*対象の文章*:
+ + + +

2022 Fiscal Year Research-status Report
口内法デジタルX線撮影検出器を応用した原子力利用における漏洩放射能検出システム
Project/Area Number |
21K10115
|
Research Institution | The University of Tokushima |
Principal Investigator |
吉田 みどり 徳島大学, 大学院医歯薬学研究部(医学域), 徳島大学専門研究員 (30243728)
|
Co-Investigator(Kenkyū-buntansha) |
前田 直樹 徳島大学, 病院, 講師 (10219272)
誉田 栄一 徳島大学, 大学院医歯薬学研究部(歯学域), 教授 (30192321) [Withdrawn]
細木 秀彦 徳島大学, 大学院医歯薬学研究部(歯学域), 准教授 (60199502)
阪間 稔 徳島大学, 大学院医歯薬学研究部(医学域), 教授 (20325294)

+ + + +

*記録データ*:

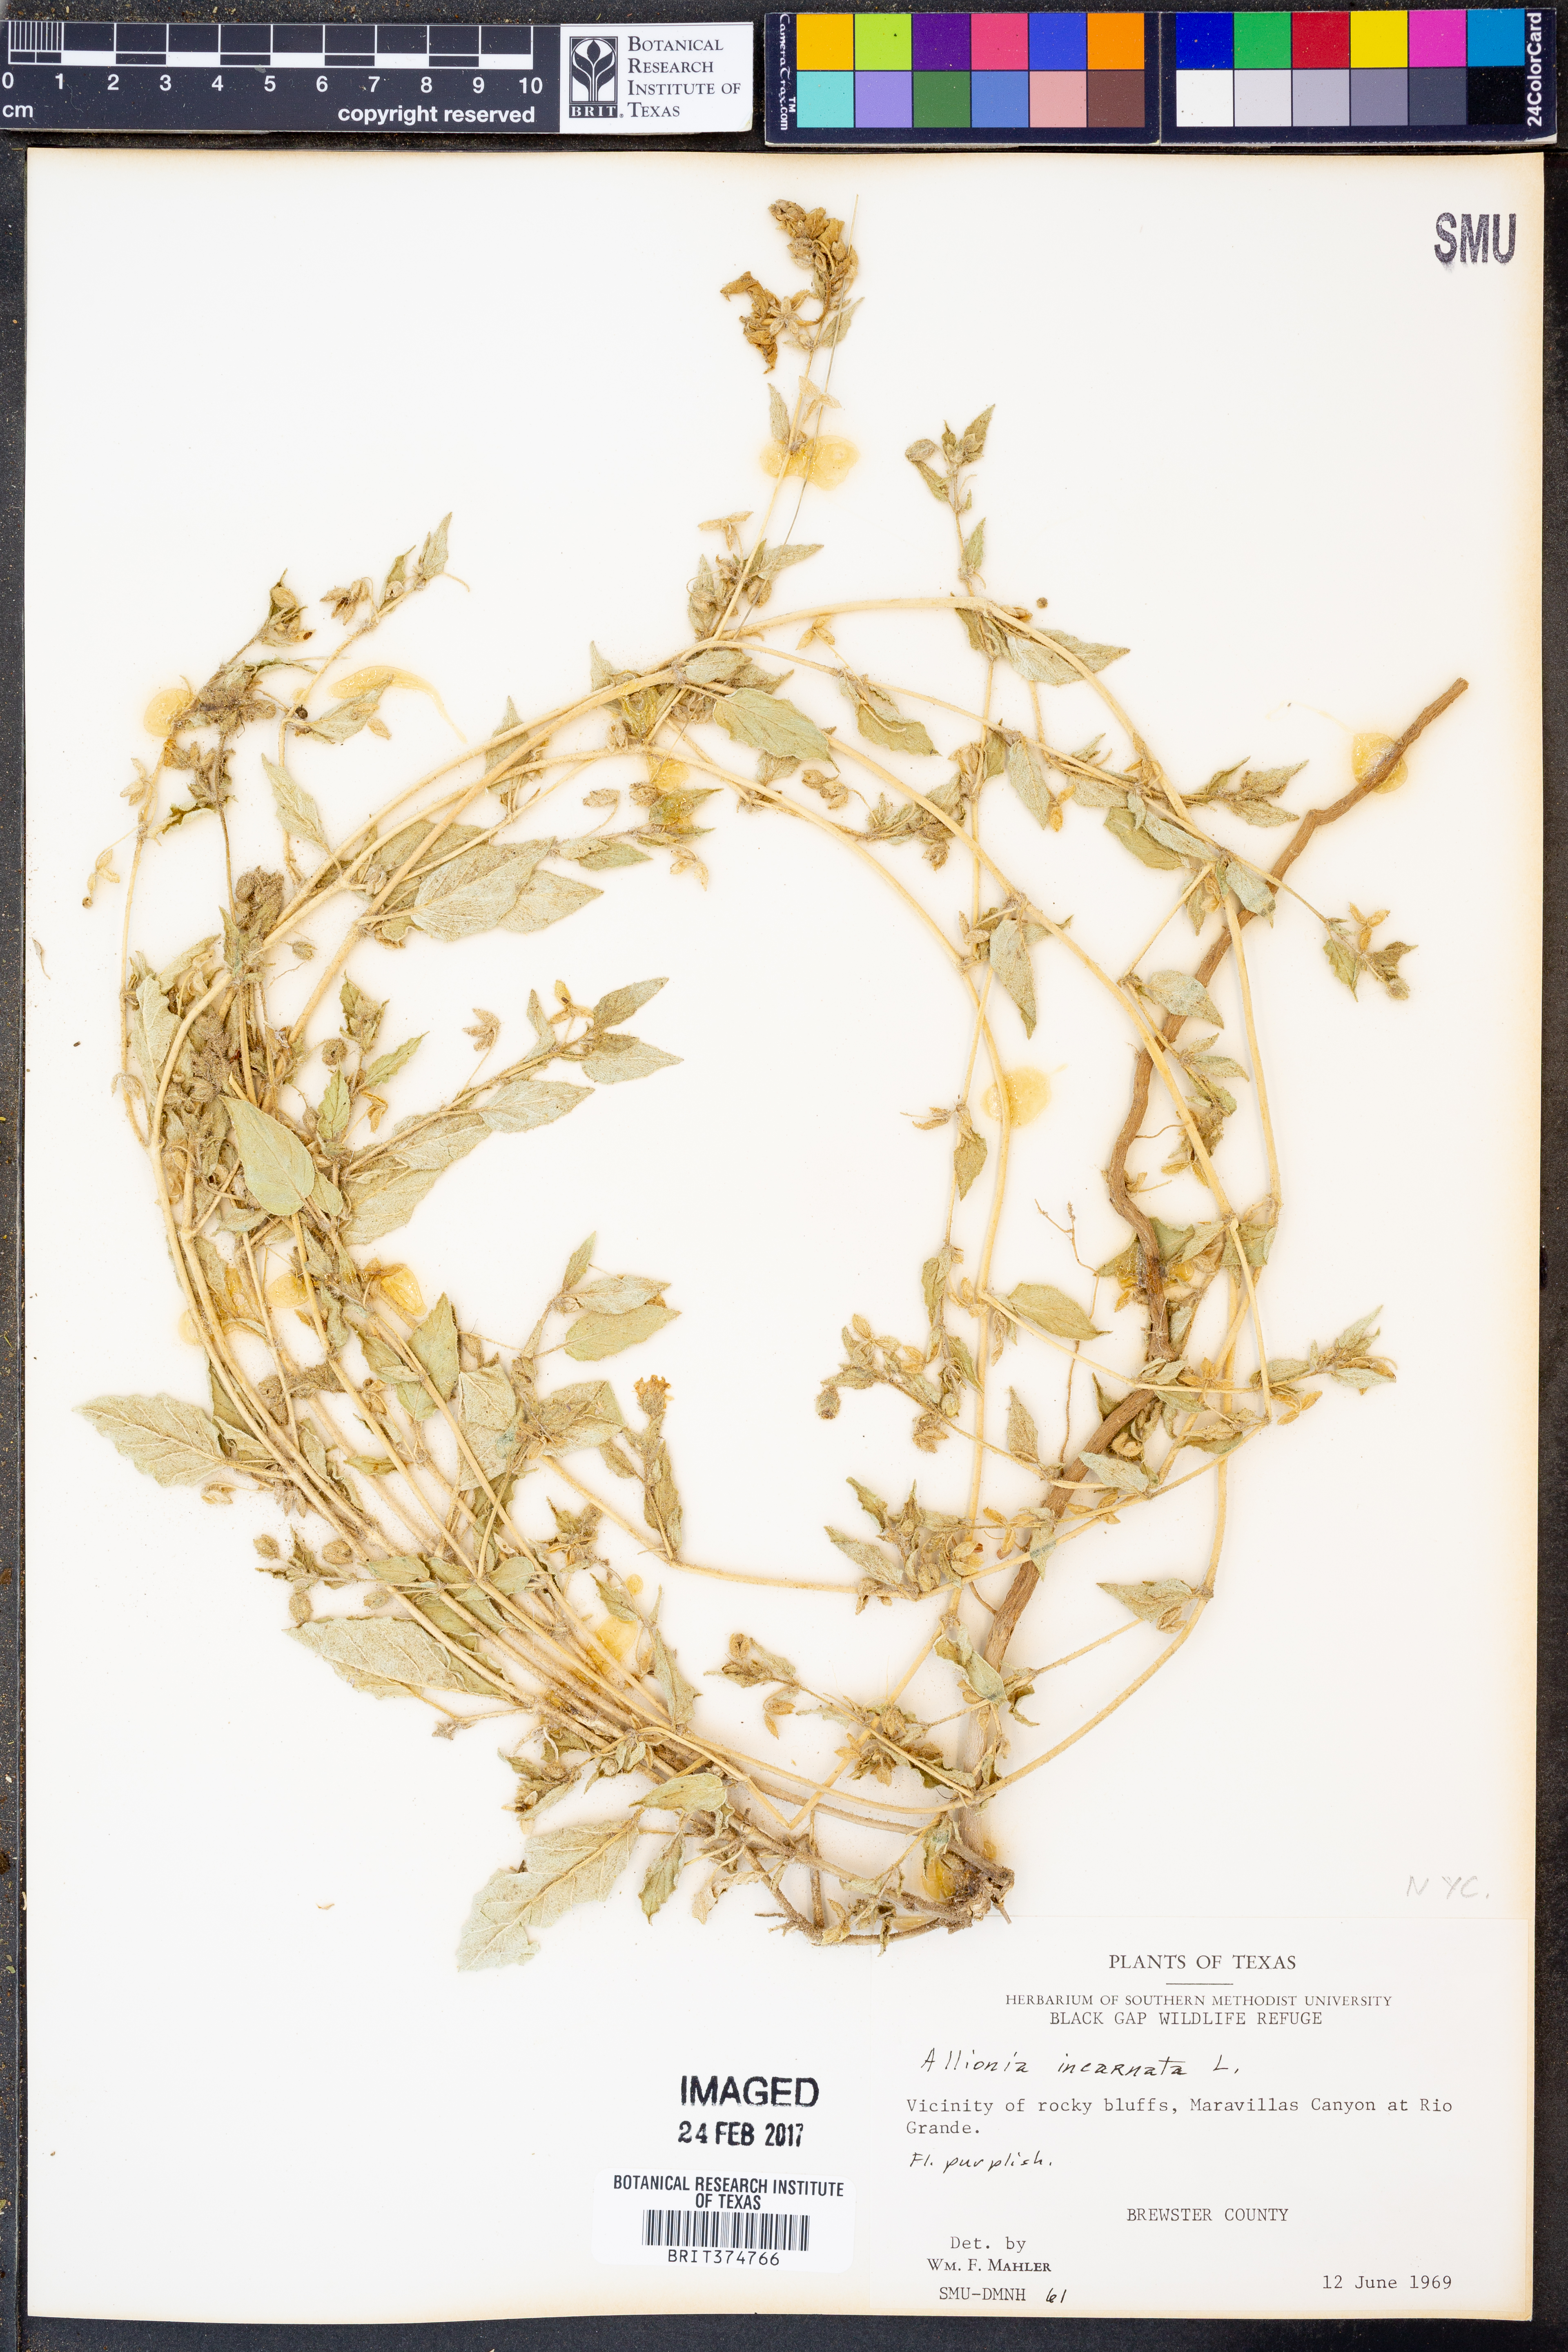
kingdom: Plantae
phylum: Tracheophyta
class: Magnoliopsida
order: Caryophyllales
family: Nyctaginaceae
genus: Allionia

+ + + +

研究状況報告の、「2022 Fiscal Year」を含むところから「大学院医歯薬学研究部(歯学域), 准教授 (60199502)」までを、「講師」を「准教授」に入れかえて書き直してください。

*答え*:
2022 Fiscal Year Research-status Report
口内法デジタルX線撮影検出器を応用した原子力利用における漏洩放射能検出システム
Project/Area Number |
21K10115
|
Research Institution | The University of Tokushima |
Principal Investigator |
吉田 みどり 徳島大学, 大学院医歯薬学研究部(医学域), 徳島大学専門研究員 (30243728)
|
Co-Investigator(Kenkyū-buntansha) |
前田 直樹 徳島大学, 病院, 准教授 (10219272)
誉田 栄一 徳島大学, 大学院医歯薬学研究部(歯学域), 教授 (30192321) [Withdrawn]
細木 秀彦 徳島大学, 大学院医歯薬学研究部(歯学域), 准教授 (60199502)